The collection and use of location data is covered by the general rules on data protection and can only be processed anonymously or with informed consent. Consent from all the individuals would appear to be the simplest method to legitimise the processing of the location data, but if consent is being relied upon then issues will arise where consent is refused. Will alternative systems be provided, for example, will staff still be able to pay for food in the cafeteria in cash? This will likely impact the cost-savings. Perhaps more important for the building owner / facilities manager using the information will be how meaningful that data may be if not every occupant of the building agrees to have their location tracked – how skewed will the results about the use of meetings rooms be if the data only captures a percentage, and not every member, of the staff?

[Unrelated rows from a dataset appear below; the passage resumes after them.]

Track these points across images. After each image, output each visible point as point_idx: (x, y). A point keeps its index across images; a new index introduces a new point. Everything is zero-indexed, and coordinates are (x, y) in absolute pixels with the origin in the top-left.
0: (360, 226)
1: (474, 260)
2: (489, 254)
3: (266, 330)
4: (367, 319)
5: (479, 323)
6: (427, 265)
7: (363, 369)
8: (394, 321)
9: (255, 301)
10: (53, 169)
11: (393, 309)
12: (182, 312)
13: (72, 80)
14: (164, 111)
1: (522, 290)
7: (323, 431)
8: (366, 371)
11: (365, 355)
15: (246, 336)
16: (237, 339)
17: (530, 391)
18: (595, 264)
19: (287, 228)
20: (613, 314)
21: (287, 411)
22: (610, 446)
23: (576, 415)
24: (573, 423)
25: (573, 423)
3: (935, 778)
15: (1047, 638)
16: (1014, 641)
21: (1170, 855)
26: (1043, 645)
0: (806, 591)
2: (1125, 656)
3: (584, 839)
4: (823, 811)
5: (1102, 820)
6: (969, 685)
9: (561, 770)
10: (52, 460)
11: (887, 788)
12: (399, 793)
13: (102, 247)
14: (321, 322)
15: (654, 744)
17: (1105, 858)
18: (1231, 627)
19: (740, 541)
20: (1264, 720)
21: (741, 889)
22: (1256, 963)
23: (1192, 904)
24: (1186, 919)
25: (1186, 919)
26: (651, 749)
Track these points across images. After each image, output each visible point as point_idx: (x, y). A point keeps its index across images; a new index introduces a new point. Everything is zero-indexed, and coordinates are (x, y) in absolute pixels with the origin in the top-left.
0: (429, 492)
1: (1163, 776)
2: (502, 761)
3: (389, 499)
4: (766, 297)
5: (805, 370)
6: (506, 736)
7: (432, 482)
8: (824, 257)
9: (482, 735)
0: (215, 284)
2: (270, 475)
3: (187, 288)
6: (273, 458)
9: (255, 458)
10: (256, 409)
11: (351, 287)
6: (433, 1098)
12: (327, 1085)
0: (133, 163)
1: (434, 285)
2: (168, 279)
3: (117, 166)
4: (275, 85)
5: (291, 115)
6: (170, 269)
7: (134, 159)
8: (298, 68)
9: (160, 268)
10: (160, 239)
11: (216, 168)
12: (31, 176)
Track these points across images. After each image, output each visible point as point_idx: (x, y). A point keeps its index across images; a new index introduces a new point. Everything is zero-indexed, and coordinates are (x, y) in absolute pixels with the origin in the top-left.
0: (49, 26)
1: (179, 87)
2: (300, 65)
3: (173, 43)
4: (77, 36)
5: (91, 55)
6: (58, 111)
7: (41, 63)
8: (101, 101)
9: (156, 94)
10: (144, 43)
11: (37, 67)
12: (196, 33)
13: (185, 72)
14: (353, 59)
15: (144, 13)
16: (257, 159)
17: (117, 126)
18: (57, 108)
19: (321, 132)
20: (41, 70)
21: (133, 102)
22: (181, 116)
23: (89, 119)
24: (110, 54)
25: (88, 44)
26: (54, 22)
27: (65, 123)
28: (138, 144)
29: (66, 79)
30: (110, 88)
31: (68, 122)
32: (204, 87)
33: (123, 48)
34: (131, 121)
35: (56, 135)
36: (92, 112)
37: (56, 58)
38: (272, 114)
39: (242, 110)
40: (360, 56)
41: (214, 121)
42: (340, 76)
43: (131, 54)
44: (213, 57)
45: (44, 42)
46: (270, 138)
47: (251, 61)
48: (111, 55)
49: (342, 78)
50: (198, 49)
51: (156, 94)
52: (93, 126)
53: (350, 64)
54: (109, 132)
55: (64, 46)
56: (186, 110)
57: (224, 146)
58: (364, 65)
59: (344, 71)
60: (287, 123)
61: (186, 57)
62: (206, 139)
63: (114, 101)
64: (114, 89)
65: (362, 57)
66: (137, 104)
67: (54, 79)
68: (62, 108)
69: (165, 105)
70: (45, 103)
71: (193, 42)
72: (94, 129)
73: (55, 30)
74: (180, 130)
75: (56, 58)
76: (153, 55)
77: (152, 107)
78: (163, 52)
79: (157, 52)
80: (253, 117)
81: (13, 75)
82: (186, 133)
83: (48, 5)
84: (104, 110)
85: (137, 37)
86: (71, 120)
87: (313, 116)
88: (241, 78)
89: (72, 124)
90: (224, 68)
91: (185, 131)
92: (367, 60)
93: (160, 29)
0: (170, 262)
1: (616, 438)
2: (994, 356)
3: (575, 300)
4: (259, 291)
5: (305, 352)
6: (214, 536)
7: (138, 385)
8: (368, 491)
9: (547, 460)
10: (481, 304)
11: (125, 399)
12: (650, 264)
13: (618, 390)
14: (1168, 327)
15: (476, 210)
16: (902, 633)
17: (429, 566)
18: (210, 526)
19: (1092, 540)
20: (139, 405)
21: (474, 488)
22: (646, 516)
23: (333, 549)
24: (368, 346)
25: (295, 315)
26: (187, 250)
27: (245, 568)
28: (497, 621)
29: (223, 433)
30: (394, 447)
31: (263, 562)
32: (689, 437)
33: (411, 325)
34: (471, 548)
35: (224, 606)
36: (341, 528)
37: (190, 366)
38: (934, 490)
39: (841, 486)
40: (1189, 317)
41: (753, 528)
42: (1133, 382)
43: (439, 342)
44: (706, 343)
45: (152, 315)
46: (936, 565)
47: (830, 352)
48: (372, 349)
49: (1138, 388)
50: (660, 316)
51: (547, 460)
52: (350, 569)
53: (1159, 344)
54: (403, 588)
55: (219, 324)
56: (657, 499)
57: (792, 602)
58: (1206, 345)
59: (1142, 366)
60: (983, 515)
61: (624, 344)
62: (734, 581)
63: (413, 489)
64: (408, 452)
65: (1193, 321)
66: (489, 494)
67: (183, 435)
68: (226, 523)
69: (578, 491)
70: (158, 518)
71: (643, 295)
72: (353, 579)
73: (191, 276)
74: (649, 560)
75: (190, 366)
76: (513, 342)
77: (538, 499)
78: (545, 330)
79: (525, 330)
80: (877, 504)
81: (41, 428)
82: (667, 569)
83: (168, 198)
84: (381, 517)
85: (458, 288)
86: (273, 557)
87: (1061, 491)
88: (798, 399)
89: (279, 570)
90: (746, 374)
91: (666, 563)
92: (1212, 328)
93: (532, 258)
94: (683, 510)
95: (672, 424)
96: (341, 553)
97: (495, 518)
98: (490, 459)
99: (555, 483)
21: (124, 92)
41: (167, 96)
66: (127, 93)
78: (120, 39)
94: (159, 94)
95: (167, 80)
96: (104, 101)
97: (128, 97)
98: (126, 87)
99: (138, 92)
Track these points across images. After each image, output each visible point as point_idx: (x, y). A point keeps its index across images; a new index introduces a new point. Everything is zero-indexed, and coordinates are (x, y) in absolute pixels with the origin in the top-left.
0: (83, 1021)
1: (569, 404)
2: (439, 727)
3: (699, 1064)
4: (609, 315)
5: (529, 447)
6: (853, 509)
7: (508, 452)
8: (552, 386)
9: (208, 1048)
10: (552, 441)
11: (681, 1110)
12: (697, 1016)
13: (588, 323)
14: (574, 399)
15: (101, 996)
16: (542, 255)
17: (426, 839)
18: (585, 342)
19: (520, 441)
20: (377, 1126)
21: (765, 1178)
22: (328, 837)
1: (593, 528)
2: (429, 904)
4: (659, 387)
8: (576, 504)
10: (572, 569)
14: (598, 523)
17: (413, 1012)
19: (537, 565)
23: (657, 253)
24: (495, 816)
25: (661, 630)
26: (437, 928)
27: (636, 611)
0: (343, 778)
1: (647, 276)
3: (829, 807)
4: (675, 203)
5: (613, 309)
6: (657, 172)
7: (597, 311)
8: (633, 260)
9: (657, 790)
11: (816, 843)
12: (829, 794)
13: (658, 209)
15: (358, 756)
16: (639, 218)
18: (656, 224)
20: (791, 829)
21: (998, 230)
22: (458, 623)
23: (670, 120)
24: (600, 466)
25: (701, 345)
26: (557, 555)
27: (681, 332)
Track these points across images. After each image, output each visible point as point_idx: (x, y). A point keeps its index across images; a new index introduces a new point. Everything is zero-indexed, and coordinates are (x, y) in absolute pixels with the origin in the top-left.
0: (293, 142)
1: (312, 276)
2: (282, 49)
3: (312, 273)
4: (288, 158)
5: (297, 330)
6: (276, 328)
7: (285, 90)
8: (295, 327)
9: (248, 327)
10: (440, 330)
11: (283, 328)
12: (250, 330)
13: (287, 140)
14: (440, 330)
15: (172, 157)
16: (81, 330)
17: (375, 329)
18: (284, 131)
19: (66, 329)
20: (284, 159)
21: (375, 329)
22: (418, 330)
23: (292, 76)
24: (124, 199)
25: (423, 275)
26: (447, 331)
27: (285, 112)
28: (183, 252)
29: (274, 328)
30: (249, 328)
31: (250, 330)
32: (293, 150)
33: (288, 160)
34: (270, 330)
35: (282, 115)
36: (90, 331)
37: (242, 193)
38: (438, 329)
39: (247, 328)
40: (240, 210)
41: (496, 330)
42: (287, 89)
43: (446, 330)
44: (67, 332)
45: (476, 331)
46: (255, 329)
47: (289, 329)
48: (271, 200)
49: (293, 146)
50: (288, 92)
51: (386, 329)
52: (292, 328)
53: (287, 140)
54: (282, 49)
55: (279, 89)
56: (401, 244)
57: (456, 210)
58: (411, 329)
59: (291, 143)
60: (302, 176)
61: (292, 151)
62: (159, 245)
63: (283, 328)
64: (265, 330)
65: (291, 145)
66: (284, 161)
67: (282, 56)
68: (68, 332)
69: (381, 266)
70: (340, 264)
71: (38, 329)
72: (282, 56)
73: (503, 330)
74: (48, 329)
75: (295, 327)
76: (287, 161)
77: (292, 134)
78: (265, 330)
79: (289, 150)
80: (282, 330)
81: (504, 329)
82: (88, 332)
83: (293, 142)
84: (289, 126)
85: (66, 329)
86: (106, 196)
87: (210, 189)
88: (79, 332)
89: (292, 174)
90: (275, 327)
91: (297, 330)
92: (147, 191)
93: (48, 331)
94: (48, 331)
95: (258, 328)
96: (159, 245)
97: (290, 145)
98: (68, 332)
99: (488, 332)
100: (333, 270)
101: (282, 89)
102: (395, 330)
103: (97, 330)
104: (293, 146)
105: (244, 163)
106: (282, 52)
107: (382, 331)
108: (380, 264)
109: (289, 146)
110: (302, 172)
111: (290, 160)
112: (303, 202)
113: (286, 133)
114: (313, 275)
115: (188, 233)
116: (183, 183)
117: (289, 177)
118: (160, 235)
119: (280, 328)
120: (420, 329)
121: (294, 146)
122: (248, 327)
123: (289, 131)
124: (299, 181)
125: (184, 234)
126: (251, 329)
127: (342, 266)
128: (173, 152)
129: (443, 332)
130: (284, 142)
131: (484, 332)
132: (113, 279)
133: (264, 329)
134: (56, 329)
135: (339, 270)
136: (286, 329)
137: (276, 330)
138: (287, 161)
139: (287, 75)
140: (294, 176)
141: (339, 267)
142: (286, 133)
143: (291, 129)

Anonymising the data may help. In any event steps to minimise any data collected will be recommended. So, if analysing the number of occupants in the building at a single point in time say for fire safety planning, the data should simply show a single number of the people in the building/area and not set out a list of the names of all the individuals in the building (or who is in which room with whom and when).
Whatever methods are employed to facilitate the lawful processing of the location data, any system will need to adopt the least intrusive mechanism to achieve the objectives. The UK’s privacy regulator, the Information Commissioner’s Office (ICO) encourages organisations to ensure that privacy and data protection is a key consideration in the early stages of any project and sees this as an essential tool in minimising privacy risks. In a project involving chip implants a full privacy impact assessment should be completed. Although not yet strictly required by law, this assessment will identify and reduce the privacy risks and can reduce the risks of harm to individuals through the misuse of their personal information. It may also be an important tool in obtaining the trust and buy-in of the individuals concerned.